I know the feeling, and it sucks. As much as I hate to say this, in the end its your attitude thats going to determine your happiness, how successful a doctor you are, and how good your grades are. I can identify with your post all too well, so I know what I'm saying will not resonate with you immediately, but trust me, a positive attitude will turn things around. I went from being a mostly Cs and a few Bs student first year to being a mostly As and some Bs student second year due to nothing more than a positive attitude.

So yeah, I feel you, I have my dreams of going ortho slowly slipping from thy grasp every day that I get closer to step, but a good attitude will maximize your grades, and in case you don't meet your own stratospheric expectations, a good attitude will help you recover and learn from your mistakes later on.

Best of luck, and never ever give up, never give in!


P.S. Don't listen to the naysayers on these boards, I've been reading them for 5? years now and almost never post, but they are all closet gunners will eat you alive if you're anything less than perfect.
 
What's this top 1% of the top 1% nonsense people keep dropping? You really think that if we included you, the average med student, in a random sample of 10,000 Americans you would be the smartest in the group? Maybe your numbers refer to some other criterion. I would believe the top 1% of the top 1% most inflated egos.
 
What's this top 1% of the top 1% nonsense people keep dropping? You really think that if we included you, the average med student, in a random sample of 10,000 Americans you would be the smartest in the group? Maybe your numbers refer to some other criterion. I would believe the top 1% of the top 1% most inflated egos.

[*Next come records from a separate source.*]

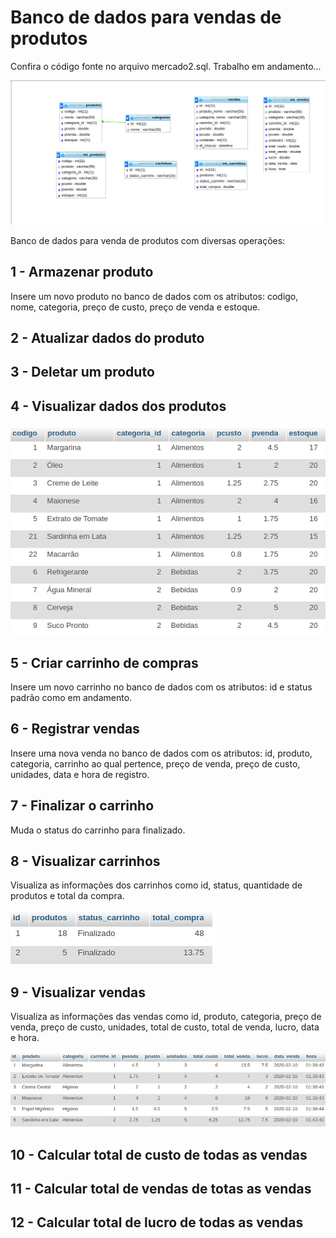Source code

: # Banco de dados para vendas de produtos
Confira o código fonte no arquivo mercado2.sql. Trabalho em andamento...

![estrutura](https://github.com/rodriguesrenato61/vendas/blob/master/prints/estrutura.png)

Banco de dados para venda de produtos com diversas operações:

## 1 - Armazenar produto

Insere um novo produto no banco de dados com os atributos: codigo, nome, categoria, preço de custo, preço de venda e estoque.

## 2 - Atualizar dados do produto

## 3 - Deletar um produto

## 4 - Visualizar dados dos produtos

![vw_produtos](https://github.com/rodriguesrenato61/vendas/blob/master/prints/vw_produtos.png)

## 5 - Criar carrinho de compras

Insere um novo carrinho no banco de dados com os atributos: id e status padrão como em andamento.

## 6 - Registrar vendas

Insere uma nova venda no banco de dados com os atributos: id, produto, categoria, carrinho ao qual pertence, preço de venda, preço de custo, unidades, data e hora de registro.

## 7 - Finalizar o carrinho

Muda o status do carrinho para finalizado.

## 8 - Visualizar carrinhos

Visualiza as informações dos carrinhos como id, status, quantidade de produtos e total da compra.

![vw_carrinhos](https://github.com/rodriguesrenato61/vendas/blob/master/prints/vw_carrinhos.png)

## 9 - Visualizar vendas
Visualiza as informações das vendas como id, produto, categoria, preço de venda, preço de custo, unidades, total de custo, total de venda, lucro, data e hora.

![vw_vendas](https://github.com/rodriguesrenato61/vendas/blob/master/prints/vw_vendas.png)

## 10 - Calcular total de custo de todas as vendas

## 11 - Calcular total de vendas de totas as vendas

## 12 - Calcular total de lucro de todas as vendas

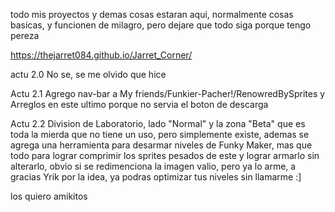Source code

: todo mis proyectos y demas cosas estaran aqui, normalmente cosas basicas, y funcionen de milagro, pero dejare que todo siga porque tengo pereza

https://thejarret084.github.io/Jarret_Corner/

actu 2.0 No se, se me olvido que hice

Actu 2.1 Agrego nav-bar a My friends/Funkier-Pacher!/RenowredBySprites y Arreglos en este ultimo porque no servia el boton de descarga

Actu 2.2 Division de Laboratorio, lado "Normal" y la zona "Beta" que es toda la mierda que no tiene un uso, pero simplemente existe, ademas se agrega una herramienta para desarmar niveles de Funky Maker, mas que todo para lograr comprimir los sprites pesados de este y lograr armarlo sin alterarlo, obvio si se redimenciona la imagen valio, pero ya lo arme, a gracias Yrik por la idea, ya podras optimizar tus niveles sin llamarme :] 

los quiero amikitos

Med students are smart enough to get into med school and dumb enough to actually go through with it.

As a group med students are pretty smart but most of us would not make the 30,000 smartest people in this country
 
Step back, take a breath. Realize that you are in the top 1% of the top 1% already, realize that medicine is the most difficult profession to enter and is the only one with as much training as we have to go through.

Not one of these statements is correct.

Memorizing and regurgitating biology facts hardly qualifies as massive intelligence.